On 3 February 2015, the PRC Ministry of Civil Affairs (“MCA”), the Ministry of Land and Resources as well as other eight governmental authorities jointly issued the Implementing Opinions on Encouraging Private Capital to Participate in the Development of Elderly Care Industry (the “Implementing Opinions”). The Implementing Opinions provide more detailed rules on land supply, preferential policies on fees and taxes, investment and financing policies on national level for the elderly care industry. We highlight below the most significant stipulations introduced by the Implementing Opinions.
1. Land Supply
- The land to be used by for-profit elderly care institutions shall be mainly supplied through (i) granting land use rights with a maximum period of fifty years or (ii) lease of land use rights with a lease term of no more than the maximum granting period applicable to the same type of land. Lease of land use rights shall be the primary approach for the sake of construction budget control.
- Encouraging the re-use of existing land which has been allocated or granted for the development of elderly care institutions, i.e. for-profit elderly care institutions are only required to pay additional land premium without change of the purpose of the land where the construction project involves grant or assignment of allocated land use rights and the original purpose of the land concerned was in compliance with urban development plans. In practice, quite a few existing PRC elderly care institutions were built on allocated land rather than granted land or on land for industrial purpose or other purposes not related to elderly care institutions. Therefore, the Implementing Opinions are favorable to foreign investors who intend to acquire the said existing PRC elderly care institutions.
2. Preferential Policies on Fees and Taxes
- Exemption of value-added tax and business tax on the transfer of real estate and land use right in connection with asset restructuring of elderly care institution.

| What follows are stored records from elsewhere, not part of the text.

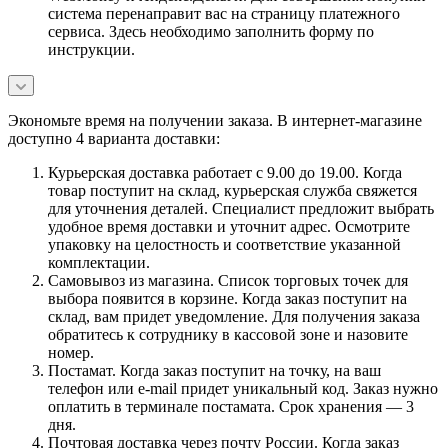
система перенаправит вас на страницу платежного
сервиса. Здесь необходимо заполнить форму по
инструкции.
Экономьте время на получении заказа. В интернет-магазине
доступно 4 варианта доставки:
Курьерская доставка работает с 9.00 до 19.00. Когда
товар поступит на склад, курьерская служба свяжется
для уточнения деталей. Специалист предложит выбрать
удобное время доставки и уточнит адрес. Осмотрите
упаковку на целостность и соответствие указанной
комплектации.
Самовывоз из магазина. Список торговых точек для
выбора появится в корзине. Когда заказ поступит на
склад, вам придет уведомление. Для получения заказа
обратитесь к сотруднику в кассовой зоне и назовите
номер.
Постамат. Когда заказ поступит на точку, на ваш
телефон или e-mail придет уникальный код. Заказ нужно
оплатить в терминале постамата. Срок хранения — 3
дня.
Почтовая доставка через почту России. Когда заказ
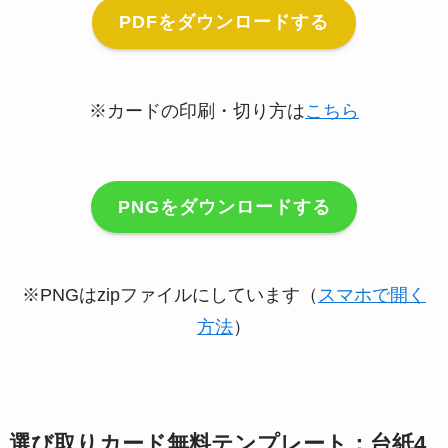
PDFをダウンロードする
※カードの印刷・切り方は
こちら
PNGをダウンロードする
※PNGはzipファイルにしています（
スマホで開く
方法
）
選び取りカード無料テンプレート：台紙4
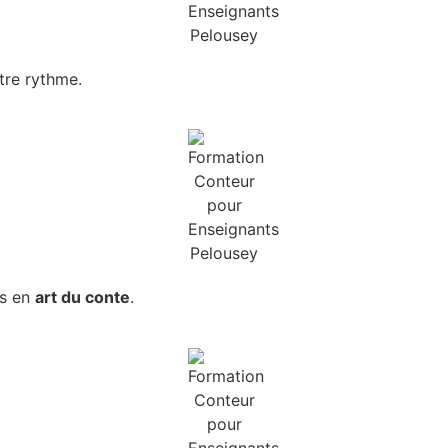
tre rythme.
ts en
art du conte
.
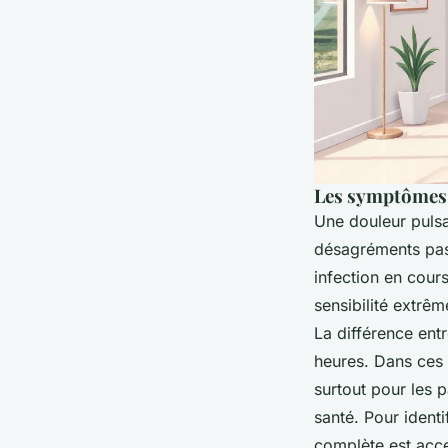
Les symptômes 
Une douleur pulsa
désagréments pass
infection en cour
sensibilité extrê
La différence ent
heures. Dans ces 
surtout pour les p
santé. Pour ident
complète est acc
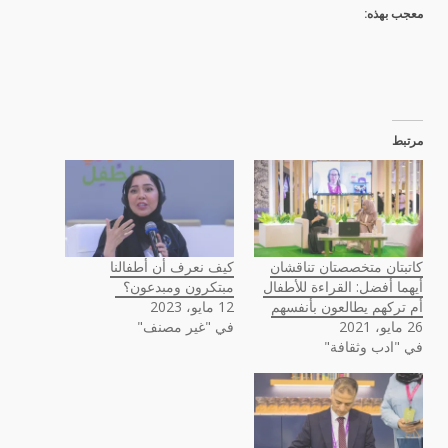
معجب بهذه:
مرتبط
كاتبتان متخصصتان تناقشان
كيف نعرف أن أطفالنا
أيهما أفضل: القراءة للأطفال
مبتكرون ومبدعون؟
أم تركهم يطالعون بأنفسهم
12 مايو، 2023
26 مايو، 2021
في "غير مصنف"
في "ادب وثقافة"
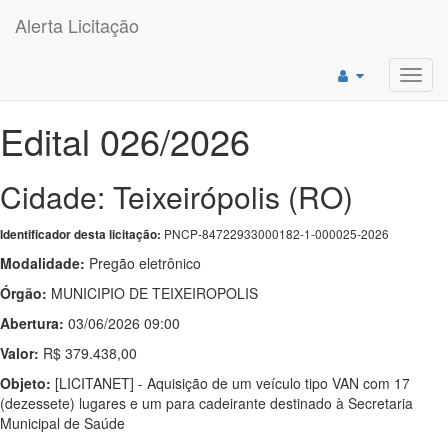
Alerta Licitação
Toggl
navig
Edital 026/2026
Cidade: Teixeirópolis (RO)
PNCP-84722933000182-1-000025-2026
Identificador desta licitação:
Modalidade:
Pregão eletrônico
Órgão:
MUNICIPIO DE TEIXEIROPOLIS
Abertura:
03/06/2026 09:00
Valor:
R$ 379.438,00
Objeto:
[LICITANET] - Aquisição de um veículo tipo VAN com 17
(dezessete) lugares e um para cadeirante destinado à Secretaria
Municipal de Saúde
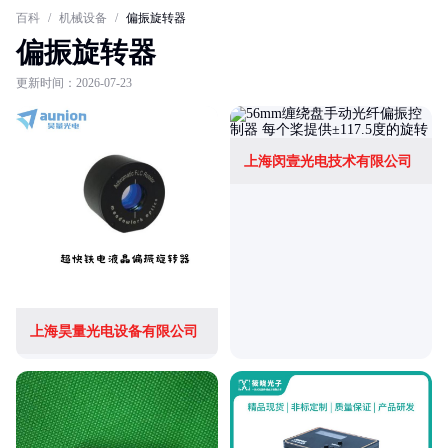
百科
/
机械设备
/
偏振旋转器
偏振旋转器
更新时间：2026-07-23
上海闵壹光电技术有限公司
上海昊量光电设备有限公司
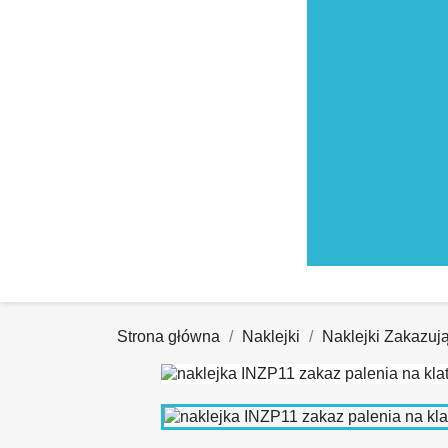
Strona główna
Naklejki
Naklejki Zakazuj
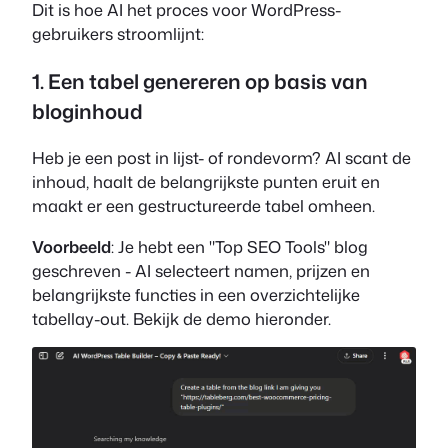
Dit is hoe AI het proces voor WordPress-
gebruikers stroomlijnt:
1. Een tabel genereren op basis van
bloginhoud
Heb je een post in lijst- of rondevorm? AI scant de
inhoud, haalt de belangrijkste punten eruit en
maakt er een gestructureerde tabel omheen.
Voorbeeld
: Je hebt een "Top SEO Tools" blog
geschreven - AI selecteert namen, prijzen en
belangrijkste functies in een overzichtelijke
tabellay-out. Bekijk de demo hieronder.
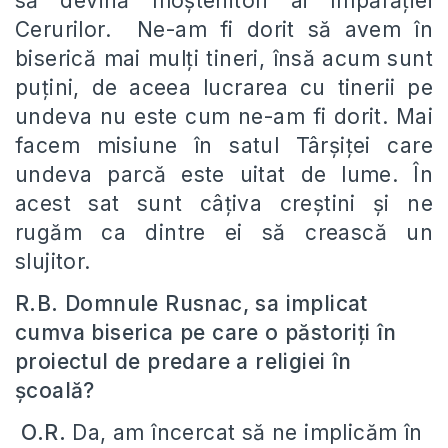
să devină moștenitori ai Împărăției
Cerurilor. Ne-am fi dorit să avem în
biserică mai mulți tineri, însă acum sunt
puțini, de aceea lucrarea cu tinerii pe
undeva nu este cum ne-am fi dorit. Mai
facem misiune în satul Târșiței care
undeva parcă este uitat de lume. În
acest sat sunt câțiva creștini și ne
rugăm ca dintre ei să crească un
slujitor.
R.B. Domnule Rusnac, sa implicat
cumva biserica pe care o păstoriți în
proiectul de predare a religiei în
școală?
O.R.
Da, am încercat să ne implicăm în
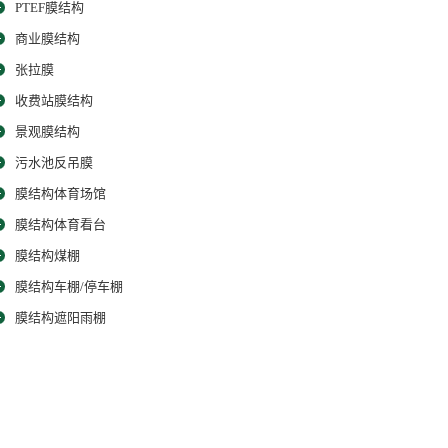
PTEF膜结构
商业膜结构
张拉膜
收费站膜结构
景观膜结构
污水池反吊膜
膜结构体育场馆
膜结构体育看台
膜结构煤棚
膜结构车棚/停车棚
膜结构遮阳雨棚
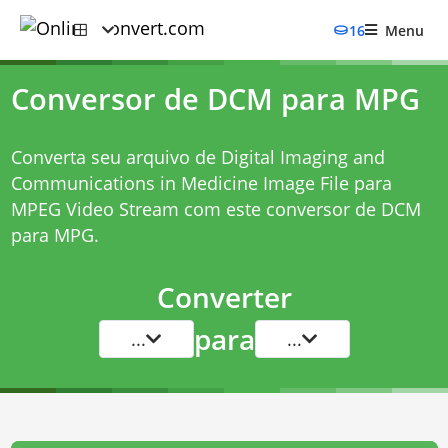
16
Menu
Conversor de DCM para MPG
Converta seu arquivo de Digital Imaging and
Communications in Medicine Image File para
MPEG Video Stream com este
conversor de DCM
para MPG
.
Converter
para
...
...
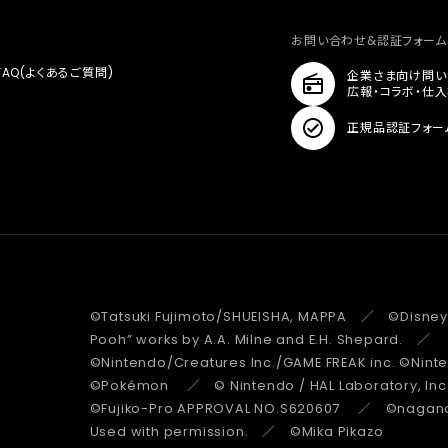
お問い合わせ&認証フォーム
FAQ(よくあるご質問)
企業さま向け問い
広報・コラボ・仕
正規品認証フォー
©Tatsuki Fujimoto/SHUEISHA, MAPPA ／ ©Disney
Pooh” works by A.A. Milne and E.H. Shepard.
©Nintendo/Creatures Inc./GAME FREAK inc. ©Nin
©Pokémon ／ © Nintendo / HAL Laboratory, Inc
©Fujiko-Pro APPROVAL NO.S620607 ／ ©nagano 
Used with permission. ／ ©Mika Pikazo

Although the Implementing Opinions do not specifically clarify the definition of “asset restructuring”, reference may be made to several official circulars issued by the PRC State Administration of Taxation. According to them, asset restructuring shall include transfer of all or part of business assets to other entities or individuals through merger, division, asset deal, etc.
- Exemption of business tax on nursing services provided by privately-owned elderly care institutions.
- Exemption of administrative and institutional fees for non-profit elderly care institutions and 50% reduction of administrative and institutional fees for for-profit elderly care institutions.
3. Investment and Financing Policies
- Privately-owned elderly care institutions are permitted to use their land use rights and other real properties obtained for consideration as securities for loans. Before the issuance of the Implementing Opinions, since land use rights and other real properties owned or used by elderly care institutions were usually categorized into real estate for public welfare purposes which are not permitted to be mortgaged according to the PRC Security Law, most of the PRC commercial banks were reluctant to grant loans to privately-owned elderly care institutions in practice. The Implementing Opinions substantially improve the financing capacity of privately-owned elderly care institutions.
- No less than 50% of lottery public welfare funds for the purpose of social welfare undertakings held by the MCA and local governments shall be used for supporting the development of the elderly care industry and at least 30% of the said funds shall be used for supporting the privately-owned elderly care industry.
Currently, the elderly care industry in China is undergoing a transition period from being operated by the government to being operated by private-sector entities. The Implementing Opinions further open the door to foreign investors to such emerging market.